E ormai indelebile è anche la reazione che Pirandello ebbe davanti alla schiera di giornalisti e fotografi che approdavano nella sua casa del quartiere Nomentano, a Roma, poche ore dopo l’arrivo del telegramma inviatogli da Per Hallström, segretario permanente dell’Accademia di Svezia, che gli comunicava il grande riconoscimento.
“Pagliacciate! Pagliacciate! Pagliacciate!” avrebbe infatti battuto da lì a poco a macchina per ben 27 volte su un foglio di carta il poeta dall’inconfondibile pizzetto bianco. Una protesta silenziosa messa in atto non certo nei confronti del Premio Nobel, bensì verso quella schiera di sconosciuti che avevano improvvisamente fatto “irruzione” nella quiete della sua residenza, suggerendogli addirittura come mettersi in posa davanti agli invadenti obiettivi.
Una serie di imposizioni artificiose che, evidentemente, furono digerite a fatica. È passata alla storia, poi, l’altra particolare “protesta”, se così si può chiamare, inscenata un mese dopo alla consegna del premio a Stoccolma davanti al re di Svezia, Gustavo V. Pirandello, infatti, fu l’unico fino a quel momento a non pronunciare un discorso ufficiale davanti alla platea.

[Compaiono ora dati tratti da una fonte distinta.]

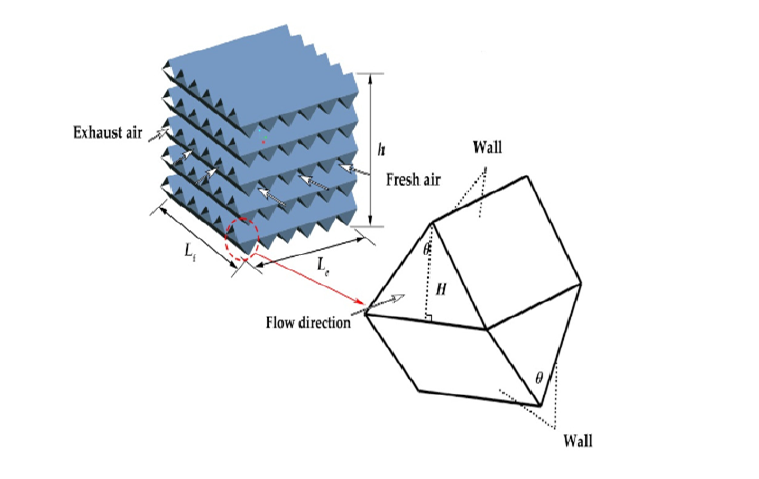
Figure 11. Chosen geometry for the heat exchanger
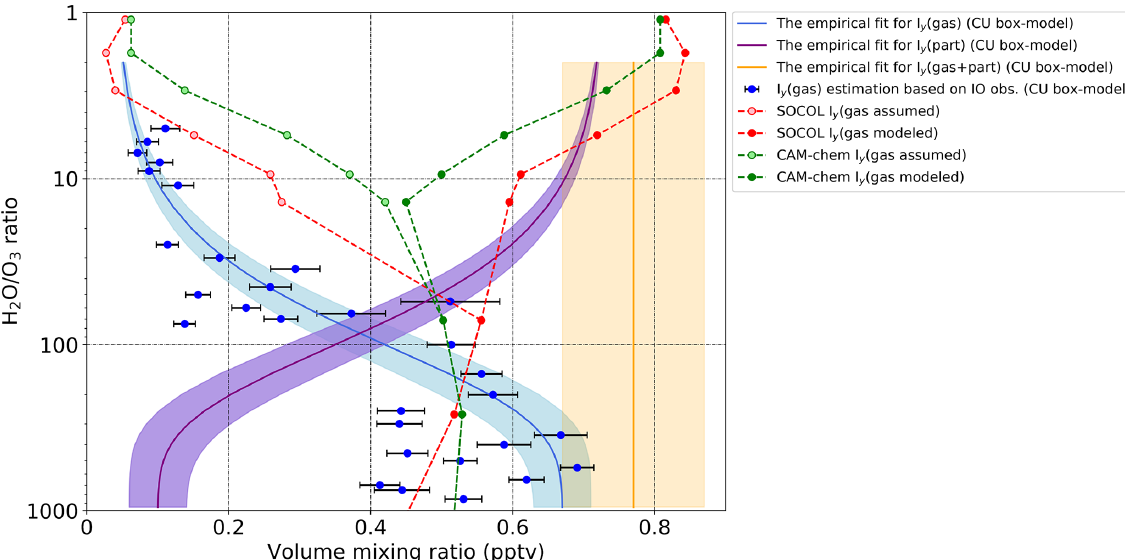
Figure 5. Total gas-phase I y modeled with SOCOL-AERv2-I and CAM-chem as well as estimated by CU chemical box model based on AMAX-DOAS IO observations in the upper troposphere and lowermost stratosphere. All model data and observations are taken only for the region of TORERO (10 ◦ N–40 ◦ S, 250–285 ◦ E) and CONTRAST measurements (40 ◦ N–15 ◦ S, 115–175 ◦ E). Red and green solid and dashed lines: gas-phase I y simulated with SOCOL-AERv2-I and CAM-chem averaged for the January–February period. Light red and light green dashed lines: assumed gas-phase I y simulated with SOCOL-AERv2-I and CAM-chem excluding approx. iodine in the particulate phase. Blue dots: gas-phase I y modeled by the University of Colorado (CU) chemical box model. Black error bars: the uncertainty in I y modeled by the CU box model. Blue, purple, and orange solid lines represent the empirical fit for gas-phase I y (gas), particulate I y (part), and total I y (gas + part), correspondingly. Shadings represent the uncertainty in the empirical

Secondo un’ipotesi avanzata da Andrea Camilleri, altro illustre scrittore e drammaturgo siciliano, l’autore di “Uno, nessuno e centomila“, “Il Fu Mattia Pascal” e “Il treno ha fischiato” avrebbe scelto di restare in silenzio per prendere probabilmente le distanze da Mussolini e dal regime fascista da cui, nonostante la sua chiara adesione compiuta diversi anni prima, ne sarebbe rimasto profondamente deluso.
Pirandello, che morì di polmonite esattamente due anni dopo l’onorificenza del Nobel per la Letteratura, dichiarò inoltre nel suo testamento di non voler ricevere commemorazioni sontuose, preferendo altresì una sepoltura semplice e solitaria. La morte lo colse il 10 dicembre 1936 dopo alcuni giorni di malattia lasciando incompiuta la sua ultima opera “I giganti della montagna“.